## Written task
Could you write out the text of every item below word for word, leaving out the pictures?

## Supplied data
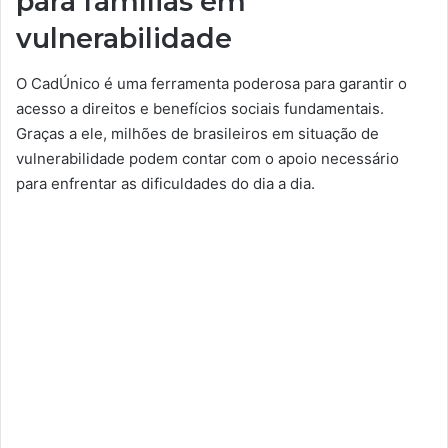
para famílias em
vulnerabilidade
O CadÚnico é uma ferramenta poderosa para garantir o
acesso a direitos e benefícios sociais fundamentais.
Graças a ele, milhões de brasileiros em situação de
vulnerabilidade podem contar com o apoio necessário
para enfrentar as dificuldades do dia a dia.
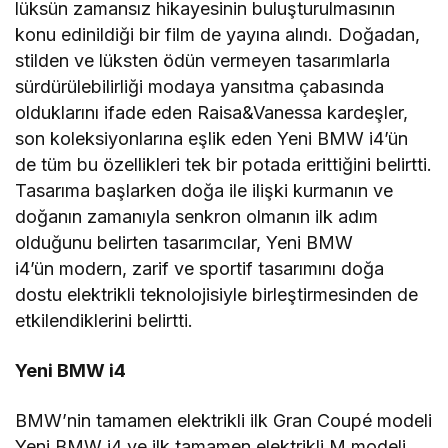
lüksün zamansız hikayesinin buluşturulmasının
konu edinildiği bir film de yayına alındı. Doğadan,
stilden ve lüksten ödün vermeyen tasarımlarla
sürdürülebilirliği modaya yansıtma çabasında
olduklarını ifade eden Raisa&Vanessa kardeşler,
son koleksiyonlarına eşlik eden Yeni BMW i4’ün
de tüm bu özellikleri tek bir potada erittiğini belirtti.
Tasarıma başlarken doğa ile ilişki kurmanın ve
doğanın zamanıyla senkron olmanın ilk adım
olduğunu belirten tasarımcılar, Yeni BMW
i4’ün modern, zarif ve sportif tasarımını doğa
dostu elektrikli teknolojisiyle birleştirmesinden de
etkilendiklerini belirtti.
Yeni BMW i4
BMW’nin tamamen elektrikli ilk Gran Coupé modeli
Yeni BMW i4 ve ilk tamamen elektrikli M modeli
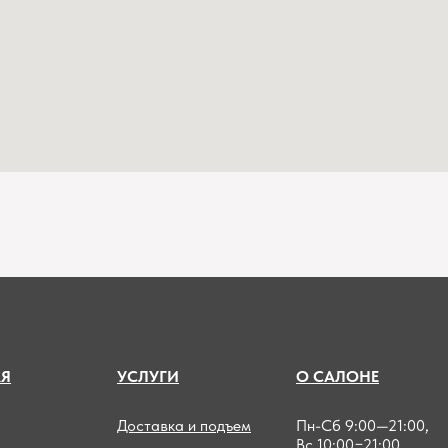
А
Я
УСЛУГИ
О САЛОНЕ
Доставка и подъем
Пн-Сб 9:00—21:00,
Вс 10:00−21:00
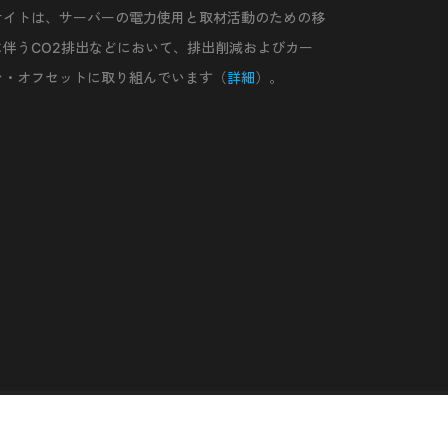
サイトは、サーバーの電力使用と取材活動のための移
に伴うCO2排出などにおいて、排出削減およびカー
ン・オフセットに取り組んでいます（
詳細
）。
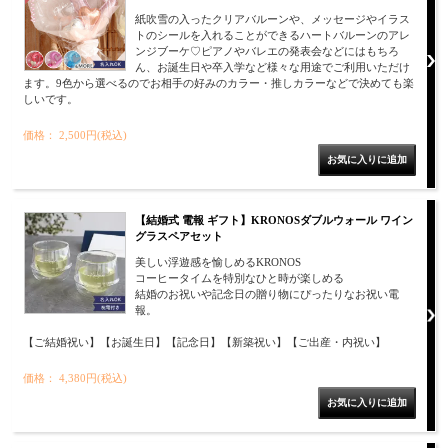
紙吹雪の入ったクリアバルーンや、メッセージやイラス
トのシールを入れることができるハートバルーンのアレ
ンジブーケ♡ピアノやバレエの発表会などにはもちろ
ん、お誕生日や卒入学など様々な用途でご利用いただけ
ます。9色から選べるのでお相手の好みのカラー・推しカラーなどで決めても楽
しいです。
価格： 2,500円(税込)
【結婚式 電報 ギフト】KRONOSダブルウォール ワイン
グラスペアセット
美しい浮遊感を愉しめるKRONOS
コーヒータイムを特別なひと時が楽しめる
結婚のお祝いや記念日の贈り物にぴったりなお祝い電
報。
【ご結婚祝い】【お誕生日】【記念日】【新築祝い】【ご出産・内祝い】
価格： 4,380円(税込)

## Output for this exercise
para famílias em
vulnerabilidade
O CadÚnico é uma ferramenta poderosa para garantir o
acesso a direitos e benefícios sociais fundamentais.
Graças a ele, milhões de brasileiros em situação de
vulnerabilidade podem contar com o apoio necessário
para enfrentar as dificuldades do dia a dia.
lüksün zamansız hikayesinin buluşturulmasının
konu edinildiği bir film de yayına alındı. Doğadan,
stilden ve lüksten ödün vermeyen tasarımlarla
sürdürülebilirliği modaya yansıtma çabasında
olduklarını ifade eden Raisa&Vanessa kardeşler,
son koleksiyonlarına eşlik eden Yeni BMW i4’ün
de tüm bu özellikleri tek bir potada erittiğini belirtti.
Tasarıma başlarken doğa ile ilişki kurmanın ve
doğanın zamanıyla senkron olmanın ilk adım
olduğunu belirten tasarımcılar, Yeni BMW
i4’ün modern, zarif ve sportif tasarımını doğa
dostu elektrikli teknolojisiyle birleştirmesinden de
etkilendiklerini belirtti.
Yeni BMW i4
BMW’nin tamamen elektrikli ilk Gran Coupé modeli
Yeni BMW i4 ve ilk tamamen elektrikli M modeli
А
Я
УСЛУГИ
О САЛОНЕ
Доставка и подъем
Пн-Сб 9:00—21:00,
Вс 10:00−21:00
サイトは、サーバーの電力使用と取材活動のための移
に伴うCO2排出などにおいて、排出削減およびカー
ン・オフセットに取り組んでいます（
詳細
）。
紙吹雪の入ったクリアバルーンや、メッセージやイラス
トのシールを入れることができるハートバルーンのアレ
ンジブーケ♡ピアノやバレエの発表会などにはもちろ
ん、お誕生日や卒入学など様々な用途でご利用いただけ
ます。9色から選べるのでお相手の好みのカラー・推しカラーなどで決めても楽
しいです。
価格： 2,500円(税込)
【結婚式 電報 ギフト】KRONOSダブルウォール ワイン
グラスペアセット
美しい浮遊感を愉しめるKRONOS
コーヒータイムを特別なひと時が楽しめる
結婚のお祝いや記念日の贈り物にぴったりなお祝い電
報。
【ご結婚祝い】【お誕生日】【記念日】【新築祝い】【ご出産・内祝い】
価格： 4,380円(税込)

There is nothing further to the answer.